━━━━━ RECORDS TO PROCESS

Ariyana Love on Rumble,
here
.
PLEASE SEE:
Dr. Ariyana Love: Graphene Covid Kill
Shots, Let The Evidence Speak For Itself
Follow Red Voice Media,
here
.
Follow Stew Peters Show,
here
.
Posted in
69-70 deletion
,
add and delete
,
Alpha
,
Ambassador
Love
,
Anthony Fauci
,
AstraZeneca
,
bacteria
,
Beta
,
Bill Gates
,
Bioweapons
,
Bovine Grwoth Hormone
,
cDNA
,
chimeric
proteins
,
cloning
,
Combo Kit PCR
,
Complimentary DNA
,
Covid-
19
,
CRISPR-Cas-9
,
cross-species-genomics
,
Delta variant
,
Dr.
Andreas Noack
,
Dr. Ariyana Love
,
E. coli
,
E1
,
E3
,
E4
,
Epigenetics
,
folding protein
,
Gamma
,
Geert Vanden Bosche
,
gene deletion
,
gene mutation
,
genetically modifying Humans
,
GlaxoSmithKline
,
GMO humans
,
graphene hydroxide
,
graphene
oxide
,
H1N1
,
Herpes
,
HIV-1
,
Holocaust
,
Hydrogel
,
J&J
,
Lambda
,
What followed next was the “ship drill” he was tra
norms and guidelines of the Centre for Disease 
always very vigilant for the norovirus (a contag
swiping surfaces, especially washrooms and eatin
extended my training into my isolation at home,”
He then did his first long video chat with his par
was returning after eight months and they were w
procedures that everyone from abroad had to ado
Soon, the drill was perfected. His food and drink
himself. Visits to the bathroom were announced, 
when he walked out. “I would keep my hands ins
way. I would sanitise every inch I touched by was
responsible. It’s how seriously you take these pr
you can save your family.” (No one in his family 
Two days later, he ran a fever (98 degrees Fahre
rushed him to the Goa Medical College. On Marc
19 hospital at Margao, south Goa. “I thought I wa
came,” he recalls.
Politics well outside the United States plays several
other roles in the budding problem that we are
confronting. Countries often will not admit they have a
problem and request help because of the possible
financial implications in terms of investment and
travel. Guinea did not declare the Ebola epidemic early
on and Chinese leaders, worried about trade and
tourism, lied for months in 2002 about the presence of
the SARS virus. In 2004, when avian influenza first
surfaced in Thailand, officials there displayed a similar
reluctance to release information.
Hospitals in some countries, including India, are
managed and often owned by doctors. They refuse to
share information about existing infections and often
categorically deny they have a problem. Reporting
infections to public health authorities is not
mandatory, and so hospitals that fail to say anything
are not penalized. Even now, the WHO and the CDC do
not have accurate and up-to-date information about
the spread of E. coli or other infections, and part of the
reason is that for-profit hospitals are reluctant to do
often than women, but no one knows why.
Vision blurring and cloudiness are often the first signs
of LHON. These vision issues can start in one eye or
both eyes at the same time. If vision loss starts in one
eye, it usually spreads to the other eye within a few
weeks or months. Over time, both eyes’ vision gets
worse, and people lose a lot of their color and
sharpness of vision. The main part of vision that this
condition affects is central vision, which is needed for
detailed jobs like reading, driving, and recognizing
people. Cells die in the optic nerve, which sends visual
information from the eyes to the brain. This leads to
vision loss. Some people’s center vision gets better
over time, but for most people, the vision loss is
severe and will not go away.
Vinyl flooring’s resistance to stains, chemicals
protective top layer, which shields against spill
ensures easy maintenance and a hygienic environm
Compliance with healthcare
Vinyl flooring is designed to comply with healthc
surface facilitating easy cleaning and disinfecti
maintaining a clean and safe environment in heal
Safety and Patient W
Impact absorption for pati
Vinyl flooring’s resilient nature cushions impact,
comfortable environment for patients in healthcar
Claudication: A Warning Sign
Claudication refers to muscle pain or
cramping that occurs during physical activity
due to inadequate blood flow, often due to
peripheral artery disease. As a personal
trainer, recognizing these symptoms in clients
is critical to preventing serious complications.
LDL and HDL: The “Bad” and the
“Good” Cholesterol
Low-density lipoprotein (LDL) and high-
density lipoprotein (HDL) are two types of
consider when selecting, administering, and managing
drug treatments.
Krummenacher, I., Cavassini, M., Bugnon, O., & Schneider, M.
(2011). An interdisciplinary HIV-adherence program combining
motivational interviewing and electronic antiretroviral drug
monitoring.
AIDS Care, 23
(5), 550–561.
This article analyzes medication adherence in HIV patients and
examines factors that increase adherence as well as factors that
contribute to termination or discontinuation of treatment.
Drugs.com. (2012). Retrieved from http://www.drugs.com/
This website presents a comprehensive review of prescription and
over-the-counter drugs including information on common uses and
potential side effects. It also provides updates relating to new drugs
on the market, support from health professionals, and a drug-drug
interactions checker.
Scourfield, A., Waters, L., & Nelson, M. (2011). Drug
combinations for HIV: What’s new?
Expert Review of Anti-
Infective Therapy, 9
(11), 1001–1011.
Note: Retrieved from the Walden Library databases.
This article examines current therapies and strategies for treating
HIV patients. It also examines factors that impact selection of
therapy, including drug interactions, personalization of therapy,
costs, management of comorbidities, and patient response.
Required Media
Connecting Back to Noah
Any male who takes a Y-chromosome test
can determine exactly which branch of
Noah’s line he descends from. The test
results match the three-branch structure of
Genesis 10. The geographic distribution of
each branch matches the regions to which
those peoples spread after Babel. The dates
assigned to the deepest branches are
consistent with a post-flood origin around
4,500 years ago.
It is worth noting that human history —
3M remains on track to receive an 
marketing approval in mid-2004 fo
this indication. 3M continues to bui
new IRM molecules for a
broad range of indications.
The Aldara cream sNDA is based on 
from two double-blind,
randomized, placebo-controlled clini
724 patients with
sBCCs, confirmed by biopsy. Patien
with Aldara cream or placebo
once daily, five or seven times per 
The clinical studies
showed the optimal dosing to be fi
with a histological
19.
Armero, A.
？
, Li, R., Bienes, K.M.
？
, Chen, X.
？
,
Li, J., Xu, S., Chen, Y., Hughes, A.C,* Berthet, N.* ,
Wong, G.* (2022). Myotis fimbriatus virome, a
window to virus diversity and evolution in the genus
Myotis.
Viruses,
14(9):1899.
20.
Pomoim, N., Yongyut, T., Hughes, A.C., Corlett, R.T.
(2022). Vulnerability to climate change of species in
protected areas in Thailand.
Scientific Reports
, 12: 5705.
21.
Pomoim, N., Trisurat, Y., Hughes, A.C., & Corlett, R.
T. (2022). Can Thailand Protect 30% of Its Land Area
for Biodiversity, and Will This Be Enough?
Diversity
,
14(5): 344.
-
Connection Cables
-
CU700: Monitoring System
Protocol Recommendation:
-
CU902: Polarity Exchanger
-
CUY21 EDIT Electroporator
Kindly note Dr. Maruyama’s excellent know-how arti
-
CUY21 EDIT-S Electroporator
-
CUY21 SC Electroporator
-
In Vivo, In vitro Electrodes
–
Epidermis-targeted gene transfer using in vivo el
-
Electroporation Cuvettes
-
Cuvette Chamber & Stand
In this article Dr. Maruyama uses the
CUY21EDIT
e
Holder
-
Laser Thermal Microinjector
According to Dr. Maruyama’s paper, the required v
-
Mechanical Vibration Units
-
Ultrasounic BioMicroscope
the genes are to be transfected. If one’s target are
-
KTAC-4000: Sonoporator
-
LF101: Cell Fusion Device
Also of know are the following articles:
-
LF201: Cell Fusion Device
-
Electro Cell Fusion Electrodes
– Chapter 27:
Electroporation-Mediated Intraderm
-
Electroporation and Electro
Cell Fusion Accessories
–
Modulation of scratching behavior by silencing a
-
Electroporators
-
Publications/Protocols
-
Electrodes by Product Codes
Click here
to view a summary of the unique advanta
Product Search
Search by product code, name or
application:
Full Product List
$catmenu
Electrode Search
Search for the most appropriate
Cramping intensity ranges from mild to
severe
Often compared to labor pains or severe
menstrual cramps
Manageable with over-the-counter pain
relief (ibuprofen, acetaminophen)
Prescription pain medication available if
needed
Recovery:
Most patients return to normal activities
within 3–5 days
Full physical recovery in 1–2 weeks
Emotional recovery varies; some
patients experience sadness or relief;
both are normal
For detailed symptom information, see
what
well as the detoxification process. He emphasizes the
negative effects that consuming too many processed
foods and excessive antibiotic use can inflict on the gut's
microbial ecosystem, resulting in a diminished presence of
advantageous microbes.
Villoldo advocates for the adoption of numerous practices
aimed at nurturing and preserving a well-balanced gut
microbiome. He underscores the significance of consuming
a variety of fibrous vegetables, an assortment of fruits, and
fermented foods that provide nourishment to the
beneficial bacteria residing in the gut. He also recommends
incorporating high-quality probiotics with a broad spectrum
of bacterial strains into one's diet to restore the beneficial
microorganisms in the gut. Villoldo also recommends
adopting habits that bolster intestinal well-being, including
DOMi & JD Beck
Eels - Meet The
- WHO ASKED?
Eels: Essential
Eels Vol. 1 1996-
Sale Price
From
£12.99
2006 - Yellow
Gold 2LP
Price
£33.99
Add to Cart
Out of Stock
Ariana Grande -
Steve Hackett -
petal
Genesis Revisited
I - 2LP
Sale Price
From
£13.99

━━━━━━━━━━

**PROBLEM DETAILS**. Search the data for the word "patients" and copy each line where it appears.

**YOUR SOLUTION**.
comfortable environment for patients in healthcar
This article analyzes medication adherence in HIV patients and
HIV patients. It also examines factors that impact selection of
724 patients with
Most patients return to normal activities
patients experience sadness or relief;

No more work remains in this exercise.